Just about every year since September 11, 2001, I have watched some, if not all, of the reading of the names of those that died at the World Trade Center attacks. It's been seven years, but those families will always come out to the memorial ceremony. This year, some rather young children read names and then did it in memory of their father who died on 9/11. From how old they look, they probably barely remember him. Every year, what those family members say, often brings me to tears. Lives lost to soon. Children missing fathers, wives missing husbands, sisters missing brothers, and friends missing friends.
I am lucky, we did not lose anyone close to us on 9/11. I feel grateful for that. I also feel sadness every year for the thousands of people I never met, but yet feel their loss. Hearing their name, seeing a small picture, their age, and where they were from, makes it real. They were people with lives. If it weren't were fate, I could have been a grieving widow. My entire life would have been radically and tragically altered. God spared our family this pain. Other families were not so fortunate.

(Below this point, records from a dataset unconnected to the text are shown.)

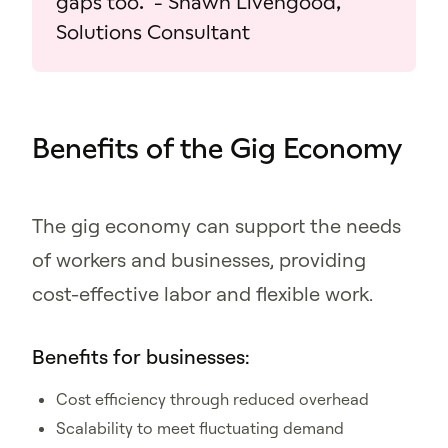
gaps too." - Shawn Livengood,
Solutions Consultant
Benefits of the Gig Economy
The gig economy can support the needs
of workers and businesses, providing
cost-effective labor and flexible work.
Benefits for businesses:
Cost efficiency through reduced overhead
Scalability to meet fluctuating demand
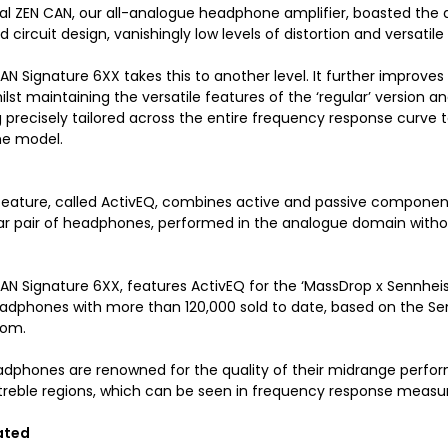
nal ZEN CAN, our all-analogue headphone amplifier, boasted the a
 circuit design, vanishingly low levels of distortion and versatile 
N Signature 6XX takes this to another level. It further improves
ilst maintaining the versatile features of the ‘regular’ version
g precisely tailored across the entire frequency response curve
e model.
feature, called ActivEQ, combines active and passive components
lar pair of headphones, performed in the analogue domain without
AN Signature 6XX, features ActivEQ for the ‘MassDrop x Sennheise
eadphones with more than 120,000 sold to date, based on the Se
com.
dphones are renowned for the quality of their midrange perfor
treble regions, which can be seen in frequency response meas
ated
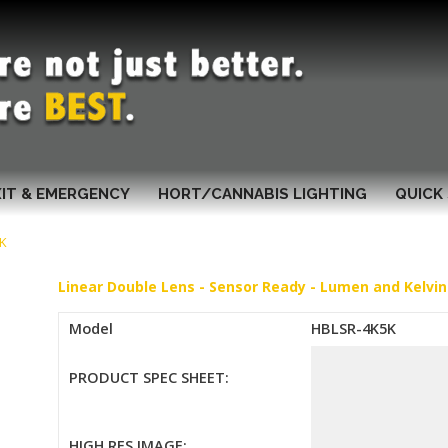
XIT & EMERGENCY
HORT/CANNABIS LIGHTING
QUICK 
K
Linear Double Lens - Sensor Ready - Lumen and Kelvin
Model
HBLSR-4K5K
PRODUCT SPEC SHEET:
HIGH RES IMAGE:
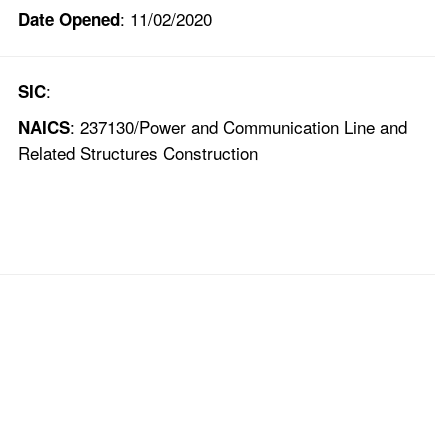
: 11/02/2020
Date Opened
:
SIC
: 237130/Power and Communication Line and
NAICS
Related Structures Construction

This year, I had to explain 9/11 to my oldest daughter, who was asked to where red, white and blue to school today. I gave a brief explanation of what happened. I didn't think a five year old needed to be frightened with images, she just needed to know it's a day to remember and to celebrate being an American. I'm sure in years to come, I will have to explain in further detail what happened to both my daughters. I don't look forward to that, but it's a part of life and now a part of history. A sad part of history.
If I live to be 100, I will always remember what I was doing when I heard of the 9/11 attacks. I will never forget.